The paper describing the work, entitled Visual Storytelling [PDF], explains how the SIND approach attempts to move beyond the merely descriptive AI-based captioning which so many projects are currently devoting themselves to:

‘There is a significant difference, yet unexplored, between remarking that a visual scene shows “sitting in a room” – typical of most image captioning work – and that the same visual scene shows “bonding”. The latter description is grounded in the visual signal, yet it brings to bear information about social relations and emotions that can be additionally inferred in context.’

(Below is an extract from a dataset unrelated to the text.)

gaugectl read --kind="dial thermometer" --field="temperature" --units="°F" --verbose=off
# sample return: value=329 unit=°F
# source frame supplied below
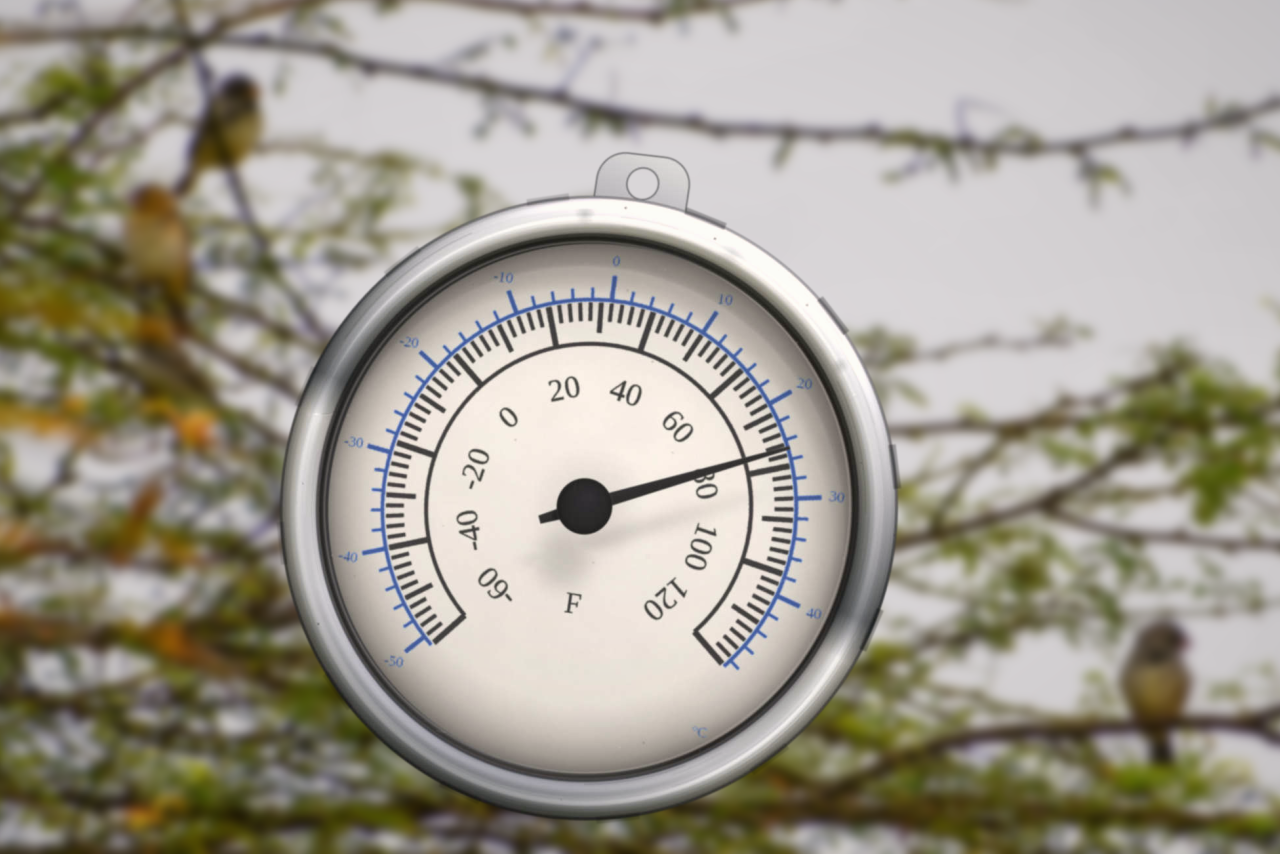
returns value=77 unit=°F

The SIND photo dataset is derived from 10,117 CC-licensed Flickr albums, but only those that were taken in a continuous 48-hour period and which include 10-50 photos. Amazon Mechanical Turks work through the sequences in three stages, beginning with derived, ‘traditional’ descriptive captioning provided by crowdsourced workers and averaged out to a median agreed description, and finally transitioning to its own subjective interpretation of the image sequence:

microsoft-vision-to-caption-garage

Sets which are not ‘storyable’ in the Flickr groups, such as a set of coins, are ignored.

The algorithm demonstrated in this experiments has not been outfitted to automatically recognise objects and generate a subjective narrative, but rather is relying on further feedback from crowdsourced workers – who were asked ‘If these were my photos, I would like using a story like this to share my experience with my friends?’ – before deciding that a photo sequence is suitable fodder for a story.

Nonetheless Microsoft must feel rather tenderly about using crowd-sourced sentiment to inform an AI’s values system at the moment. It’s only recently that Microsoft researchers had to remove from the net a Twitterbot fashioned after a young girl, who learned from ‘the crowd’ and almost immediately became a misogynist racist.